Place 250g plain flour in a mound on a clean work surface or in a large bowl. Make a well in the centre, sprinkle ½ teaspoon salt around the edge, pour in about 120ml warm water and use a fork to gradually bring in the flour until a rough dough forms. Add the remaining 60ml water a little at a time, kneading until the dough is firm, pliable and no longer sticky.
Knead the dough vigorously on a lightly floured surface for 8–10 minutes until smooth and elastic. Shape it into a ball, wrap in cling film or cover with a damp tea towel and leave to rest at room temperature for at least 30 minutes.
Divide the rested dough in half, keeping one portion covered while you roll out the other. On a lightly floured surface, roll it out to a sheet about 3mm thick. Cut into strips roughly 1cm wide and 5–7cm long. Roll each strip under your palm, applying gentle pressure from the centre outwards to form a twisted rope shape. Transfer the shaped strozzapreti to a floured baking tray and repeat with the remaining dough.

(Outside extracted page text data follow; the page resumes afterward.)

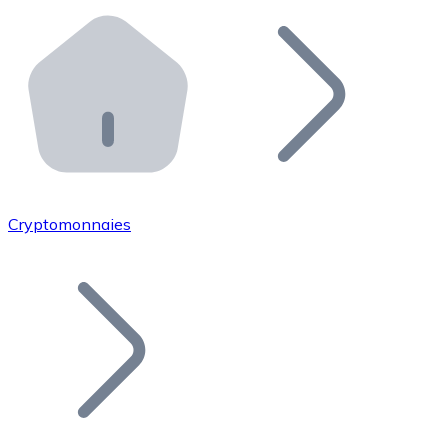
Effectuez des opérations de plus grande envergure. O
Distributeurs automatiques Bitnovo
Intégrez un ATM Bitnovo dans votre entreprise et per
API Bitnovo
Intégrez notre API dans votre écosystème.
Devenir Distributeur
Rejoignez notre réseau de distributeurs et commercialis
Cryptomonnaies
Lister un Token
Ajoutez le token de votre projet à notre service d'acha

Bring a large pan of generously salted water to the boil. Add the strozzapreti, stir gently to prevent sticking and cook for 5–7 minutes or until al dente.
Drain the pasta, reserving about 120ml of the cooking water. Return the strozzapreti to the pan, toss immediately with your favourite sauce, adding a little of the reserved water if needed, and serve straight away.